_Okuma metni:_
SUPER BOWL HAFTASINDA EN İYİ AMERİKAN FUTBOLU FİLMLERİ

DERYA ATILGANDünyanın sportif anlamda en çok ilgi çeken, toplamda 60 dakikadan oluşan bir maçla kısıtlamanın çok hafif kaçacağı, dünya genelinde 100 milyonları TV karşısına kilitleyecek görsel şölene 72 saatten az kaldı.

SUPER BOWL haftasındaki film köşemizi de doğal olarak Amerikan Futboluna ayırdık ve kendimizce TOP5 listesi yaptık.

*** Girişi 2015 yapımı “CONCUSSION’la” yapalım..

Bugüne dek $49 Milyon hasılat yapan filmde, oyuncuların maç başına milyon dolar üstü kontrat kazandıkları, şaşalı peri masalı gibi bir hayatın, görünmeyen kara yüzünü anlatmaya çalışan yönetmen Peter Landesman, Amerikan futboluna dair bir dram filmiyle karşımızda…

Amerikan Futbolu oyuncularının yaşadıkları ciddi sakatlanmaların, kritik seviyedeki kafa darbeleri ve akabinde oluşan travmalarının, yaşam boyu sakat bırakan beyin sakatlıklarının trajik boyutunu perdeye taşımayı hedefleyen Landesman, 2016’ya sert bir giriş yapan filmin öyküsünü, bir dergi haberinden yola çıkarak oluşturmuş.

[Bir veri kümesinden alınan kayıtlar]
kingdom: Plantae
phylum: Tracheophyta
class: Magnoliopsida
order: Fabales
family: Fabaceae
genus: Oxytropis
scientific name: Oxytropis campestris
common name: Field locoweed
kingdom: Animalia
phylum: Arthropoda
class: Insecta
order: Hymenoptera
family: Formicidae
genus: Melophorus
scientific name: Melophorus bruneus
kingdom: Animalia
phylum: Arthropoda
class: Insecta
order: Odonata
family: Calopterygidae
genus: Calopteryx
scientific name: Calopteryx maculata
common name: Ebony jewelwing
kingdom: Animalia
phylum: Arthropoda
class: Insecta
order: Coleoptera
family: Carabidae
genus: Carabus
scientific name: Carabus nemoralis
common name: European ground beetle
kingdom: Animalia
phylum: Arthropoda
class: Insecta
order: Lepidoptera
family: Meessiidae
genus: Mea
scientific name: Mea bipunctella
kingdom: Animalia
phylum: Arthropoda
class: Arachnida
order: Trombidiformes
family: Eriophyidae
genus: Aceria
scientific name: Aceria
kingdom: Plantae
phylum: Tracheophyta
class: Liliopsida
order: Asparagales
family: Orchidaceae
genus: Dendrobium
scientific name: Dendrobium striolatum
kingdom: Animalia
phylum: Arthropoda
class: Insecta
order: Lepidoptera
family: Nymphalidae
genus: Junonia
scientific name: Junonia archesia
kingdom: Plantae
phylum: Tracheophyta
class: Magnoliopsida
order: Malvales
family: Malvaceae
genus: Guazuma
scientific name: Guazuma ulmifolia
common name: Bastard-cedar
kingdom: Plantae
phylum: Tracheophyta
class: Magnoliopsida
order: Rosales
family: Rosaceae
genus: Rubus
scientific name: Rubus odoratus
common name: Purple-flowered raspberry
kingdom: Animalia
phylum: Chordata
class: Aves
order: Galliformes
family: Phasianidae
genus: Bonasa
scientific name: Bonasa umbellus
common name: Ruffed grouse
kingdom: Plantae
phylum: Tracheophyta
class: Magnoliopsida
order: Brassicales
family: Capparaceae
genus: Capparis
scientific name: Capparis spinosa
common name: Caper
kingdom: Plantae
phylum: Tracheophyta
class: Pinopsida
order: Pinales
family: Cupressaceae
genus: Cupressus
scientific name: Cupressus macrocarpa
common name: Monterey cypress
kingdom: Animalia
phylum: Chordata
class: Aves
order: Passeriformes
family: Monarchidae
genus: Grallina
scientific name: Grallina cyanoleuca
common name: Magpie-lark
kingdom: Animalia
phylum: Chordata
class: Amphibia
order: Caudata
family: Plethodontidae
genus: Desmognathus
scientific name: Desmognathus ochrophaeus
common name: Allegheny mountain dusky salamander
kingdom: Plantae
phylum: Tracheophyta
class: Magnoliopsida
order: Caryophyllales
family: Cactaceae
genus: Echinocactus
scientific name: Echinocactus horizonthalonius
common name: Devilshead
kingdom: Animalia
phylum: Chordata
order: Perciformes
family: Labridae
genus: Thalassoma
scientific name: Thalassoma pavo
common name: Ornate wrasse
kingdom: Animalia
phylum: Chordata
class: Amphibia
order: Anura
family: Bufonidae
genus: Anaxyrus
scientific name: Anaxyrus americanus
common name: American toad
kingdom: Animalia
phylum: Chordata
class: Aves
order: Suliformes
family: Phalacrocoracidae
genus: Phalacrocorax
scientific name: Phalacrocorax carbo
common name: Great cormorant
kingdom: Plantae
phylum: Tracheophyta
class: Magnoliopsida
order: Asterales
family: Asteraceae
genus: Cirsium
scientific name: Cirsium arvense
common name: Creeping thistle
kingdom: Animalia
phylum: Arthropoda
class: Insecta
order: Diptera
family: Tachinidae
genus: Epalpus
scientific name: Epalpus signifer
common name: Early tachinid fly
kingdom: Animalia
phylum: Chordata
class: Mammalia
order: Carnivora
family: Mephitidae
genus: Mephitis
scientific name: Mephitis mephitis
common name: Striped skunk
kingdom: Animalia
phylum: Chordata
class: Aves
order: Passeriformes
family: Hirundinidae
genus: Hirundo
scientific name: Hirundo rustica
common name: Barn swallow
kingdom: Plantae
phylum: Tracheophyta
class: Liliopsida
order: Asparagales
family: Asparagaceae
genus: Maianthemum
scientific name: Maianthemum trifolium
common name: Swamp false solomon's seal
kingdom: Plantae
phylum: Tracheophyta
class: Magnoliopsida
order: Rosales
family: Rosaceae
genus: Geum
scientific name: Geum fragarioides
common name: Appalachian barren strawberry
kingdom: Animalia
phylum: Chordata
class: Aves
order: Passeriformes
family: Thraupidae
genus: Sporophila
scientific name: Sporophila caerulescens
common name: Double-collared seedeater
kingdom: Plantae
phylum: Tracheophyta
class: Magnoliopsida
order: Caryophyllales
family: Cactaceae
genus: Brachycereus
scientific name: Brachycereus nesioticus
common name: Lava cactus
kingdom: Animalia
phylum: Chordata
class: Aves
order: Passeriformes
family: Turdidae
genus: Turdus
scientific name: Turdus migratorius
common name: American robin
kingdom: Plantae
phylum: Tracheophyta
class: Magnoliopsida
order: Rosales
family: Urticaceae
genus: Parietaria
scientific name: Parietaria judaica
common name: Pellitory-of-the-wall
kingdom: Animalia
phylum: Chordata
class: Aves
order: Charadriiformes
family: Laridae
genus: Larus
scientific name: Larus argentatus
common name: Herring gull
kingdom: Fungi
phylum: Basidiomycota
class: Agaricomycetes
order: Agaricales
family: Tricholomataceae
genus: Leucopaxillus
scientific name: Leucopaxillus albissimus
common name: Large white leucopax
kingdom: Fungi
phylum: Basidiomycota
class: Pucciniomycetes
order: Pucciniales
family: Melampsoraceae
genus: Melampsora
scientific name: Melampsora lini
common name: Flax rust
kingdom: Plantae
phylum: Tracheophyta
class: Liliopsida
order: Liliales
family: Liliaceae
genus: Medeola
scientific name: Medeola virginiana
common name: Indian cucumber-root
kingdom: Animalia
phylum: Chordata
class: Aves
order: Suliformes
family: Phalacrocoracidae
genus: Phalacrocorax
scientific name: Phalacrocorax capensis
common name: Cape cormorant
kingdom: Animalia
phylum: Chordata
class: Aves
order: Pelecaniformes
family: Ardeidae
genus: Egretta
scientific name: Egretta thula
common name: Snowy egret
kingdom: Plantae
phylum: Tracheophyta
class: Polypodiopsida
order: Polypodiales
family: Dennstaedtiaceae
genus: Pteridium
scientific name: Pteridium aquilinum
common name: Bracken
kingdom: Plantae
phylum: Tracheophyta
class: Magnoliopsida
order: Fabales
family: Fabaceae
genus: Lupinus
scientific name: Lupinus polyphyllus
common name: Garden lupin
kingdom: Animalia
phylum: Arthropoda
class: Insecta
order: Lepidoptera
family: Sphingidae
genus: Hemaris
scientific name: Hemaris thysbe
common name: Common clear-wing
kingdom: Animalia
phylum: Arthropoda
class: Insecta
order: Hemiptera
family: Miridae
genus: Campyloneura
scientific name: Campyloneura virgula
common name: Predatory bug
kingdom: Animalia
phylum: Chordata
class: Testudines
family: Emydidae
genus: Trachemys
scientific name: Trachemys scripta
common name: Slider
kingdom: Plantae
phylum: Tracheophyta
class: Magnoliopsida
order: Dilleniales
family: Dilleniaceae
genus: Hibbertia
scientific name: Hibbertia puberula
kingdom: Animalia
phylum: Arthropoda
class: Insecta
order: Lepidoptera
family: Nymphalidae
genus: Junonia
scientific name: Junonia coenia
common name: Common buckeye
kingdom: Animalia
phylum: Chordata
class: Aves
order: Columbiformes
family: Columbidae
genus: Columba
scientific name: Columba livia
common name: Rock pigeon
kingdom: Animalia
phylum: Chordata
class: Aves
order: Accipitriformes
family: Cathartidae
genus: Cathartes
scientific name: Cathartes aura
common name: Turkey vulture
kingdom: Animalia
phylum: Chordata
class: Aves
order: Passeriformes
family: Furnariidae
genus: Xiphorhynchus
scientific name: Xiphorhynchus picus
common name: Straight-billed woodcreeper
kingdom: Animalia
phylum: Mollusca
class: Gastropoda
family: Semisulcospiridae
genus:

_Verilen görev:_ Amerikan futbolu filmleri yazısında "DERYA ATILGANDünyanın sportif" sözlerini içeren yerle açılıp "saatten az kaldı." sözleriyle kapanan bölümü birebir yazıya geçir.

_Doğru sonuç:_
DERYA ATILGANDünyanın sportif anlamda en çok ilgi çeken, toplamda 60 dakikadan oluşan bir maçla kısıtlamanın çok hafif kaçacağı, dünya genelinde 100 milyonları TV karşısına kilitleyecek görsel şölene 72 saatten az kaldı.